(Beginning of EXCERPT)

VOICE 3: Get in line here, Mr. Lane. We’re issuing the food as fast as we can.
SAM: Look who’s up there a few places ahead of me. I never expected to see him in a bread-line. He’s worth at least a million dollars.
VOICE 3: A lot of good that does him right now. He can’t get a dime out of any Dayton bank, let alone a million dollars. But a millionaire gets just as hungry as you and I do, so for the next week or so he’ll have to stand in line along with everyone else.
SAM: What are they issuing?
VOICE 3: Canned soups, meats and beans, bread, prunes, rice and flour. And in a few days we’ll be issuing coal and wood. [Fade out and in.]
MARY: Why, Sam, you got a lot, didn’t you?
SAM: All I could carry. I’m going to take the wheelbarrow tomorrow…that is, if I can find it. We’d better try to get a hot meal started. The children must be starved.
SUE: Oh, yes, I’m hungry!
PAUL: I never liked prunes before, but they sure look good now.
SAM: I’ll see if I can make the kerosene stove work. If I can’t, I’ll split up some more furniture and we’ll cook in the fireplace.
MARY: Sam, what are we going to do about all this furniture?
SAM: I found out about that, too. What we can’t burn for cooking or heating, we’re to throw out in the street. In a few days trucks will be sent all over town to collect the wreckage. And there’ll be trains of flat cars on all the street car lines to help clear things away. It’s going to be a terrible job, but if everyone pitches in and does his share, it won’t take so long.
MARY: I found some more candles. I don’t suppose we’ll have electric light for a long time.
SAM: It won’t be so long. I talked to a Dayton Power and Light man at Memorial Hall. He said that their repair crews are working twenty-four hours a day. And they’re having a meeting this morning to decide where they can get the current turned on first. [Fade out and in.]
VOICE 1: I know that there’s not a man in this room who’s had any sleep for two days and nights, but we can’t stop. We simply must supply some current for light and power. Now…what can we do first?

(End of EXCERPT)
(Beginning of RECORDED INFORMATION)

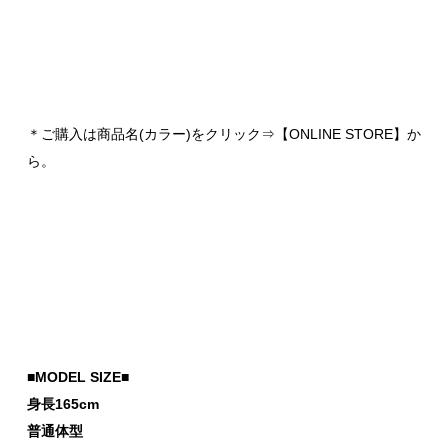
＊ご購入は商品名(カラー)をクリック⇒【ONLINE STORE】か
ら。
■MODEL SIZE■
身長165cm
普通体型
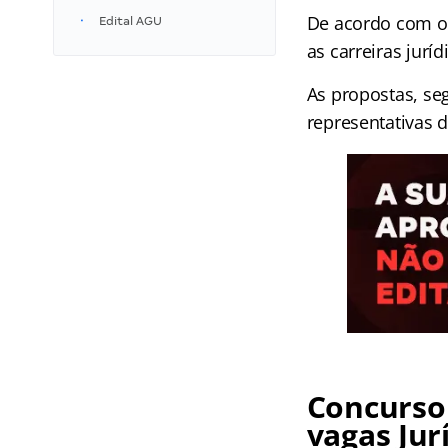
De acordo com 
Edital AGU
as carreiras jurí
As propostas, se
representativas d
Concurso
vagas Jur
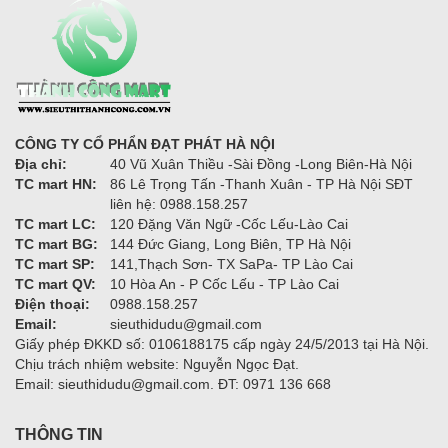
CÔNG TY CỔ PHẨN ĐẠT PHÁT HÀ NỘI
Địa chỉ:
40 Vũ Xuân Thiều -Sài Đồng -Long Biên-Hà Nội
TC mart HN:
86 Lê Trọng Tấn -Thanh Xuân - TP Hà Nội SĐT
liên hệ: 0988.158.257
TC mart LC:
120 Đặng Văn Ngữ -Cốc Lếu-Lào Cai
TC mart BG:
144 Đức Giang, Long Biên, TP Hà Nội
TC mart SP:
141,Thạch Sơn- TX SaPa- TP Lào Cai
TC mart QV:
10 Hòa An - P Cốc Lếu - TP Lào Cai
Điện thoại:
0988.158.257
Email:
sieuthidudu@gmail.com
Giấy phép ĐKKD số: 0106188175 cấp ngày 24/5/2013 tại Hà Nội.
Chịu trách nhiệm website: Nguyễn Ngọc Đạt.
Email: sieuthidudu@gmail.com. ĐT: 0971 136 668
THÔNG TIN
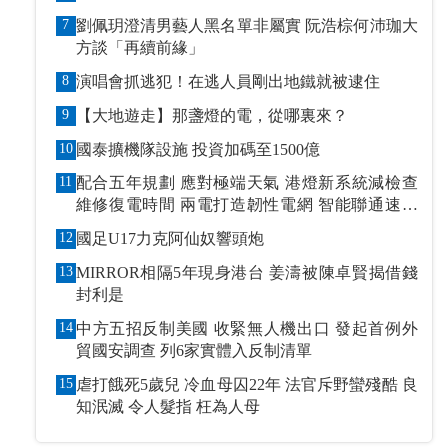
7
劉佩玥澄清男藝人黑名單非屬實 阮浩棕何沛珈大
方談「再續前緣」
8
演唱會抓逃犯！在逃人員剛出地鐵就被逮住
9
【大地遊走】那盞燈的電，從哪裏來？
10
國泰擴機隊設施 投資加碼至1500億
11
配合五年規劃 應對極端天氣 港燈新系統減檢查
維修復電時間 兩電打造韌性電網 智能聯通速應
萬變
12
國足U17力克阿仙奴響頭炮
13
MIRROR相隔5年現身港台 姜濤被陳卓賢揭借錢
封利是
14
中方五招反制美國 收緊無人機出口 發起首例外
貿國安調查 列6家實體入反制清單
15
虐打餓死5歲兒 冷血母囚22年 法官斥野蠻殘酷 良
知泯滅 令人髮指 枉為人母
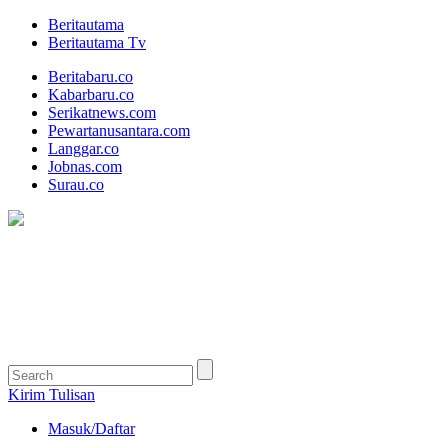
Beritautama
Beritautama Tv
Beritabaru.co
Kabarbaru.co
Serikatnews.com
Pewartanusantara.com
Langgar.co
Jobnas.com
Surau.co
Kirim Tulisan
Masuk/Daftar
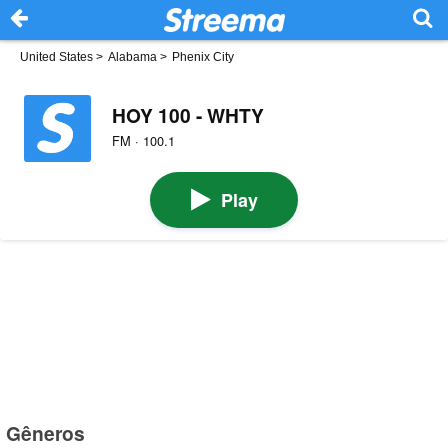
United States
>
Alabama
>
Phenix City
HOY 100 - WHTY
FM · 100.1
Play
Gêneros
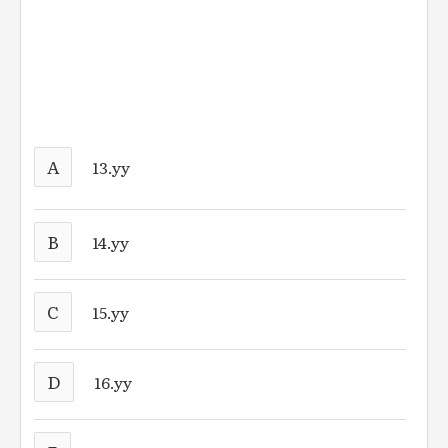
A
13.yy
B
14.yy
C
15.yy
D
16.yy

(End of RECORDED INFORMATION)

[EXERCISE DIRECTIONS]:
Could you quote the Dayton script excerpt in full, word for word? The entries are separate material, unrelated to the Dayton script excerpt.

[EXERCISE RESULT]:
VOICE 3: Get in line here, Mr. Lane. We’re issuing the food as fast as we can.
SAM: Look who’s up there a few places ahead of me. I never expected to see him in a bread-line. He’s worth at least a million dollars.
VOICE 3: A lot of good that does him right now. He can’t get a dime out of any Dayton bank, let alone a million dollars. But a millionaire gets just as hungry as you and I do, so for the next week or so he’ll have to stand in line along with everyone else.
SAM: What are they issuing?
VOICE 3: Canned soups, meats and beans, bread, prunes, rice and flour. And in a few days we’ll be issuing coal and wood. [Fade out and in.]
MARY: Why, Sam, you got a lot, didn’t you?
SAM: All I could carry. I’m going to take the wheelbarrow tomorrow…that is, if I can find it. We’d better try to get a hot meal started. The children must be starved.
SUE: Oh, yes, I’m hungry!
PAUL: I never liked prunes before, but they sure look good now.
SAM: I’ll see if I can make the kerosene stove work. If I can’t, I’ll split up some more furniture and we’ll cook in the fireplace.
MARY: Sam, what are we going to do about all this furniture?
SAM: I found out about that, too. What we can’t burn for cooking or heating, we’re to throw out in the street. In a few days trucks will be sent all over town to collect the wreckage. And there’ll be trains of flat cars on all the street car lines to help clear things away. It’s going to be a terrible job, but if everyone pitches in and does his share, it won’t take so long.
MARY: I found some more candles. I don’t suppose we’ll have electric light for a long time.
SAM: It won’t be so long. I talked to a Dayton Power and Light man at Memorial Hall. He said that their repair crews are working twenty-four hours a day. And they’re having a meeting this morning to decide where they can get the current turned on first. [Fade out and in.]
VOICE 1: I know that there’s not a man in this room who’s had any sleep for two days and nights, but we can’t stop. We simply must supply some current for light and power. Now…what can we do first?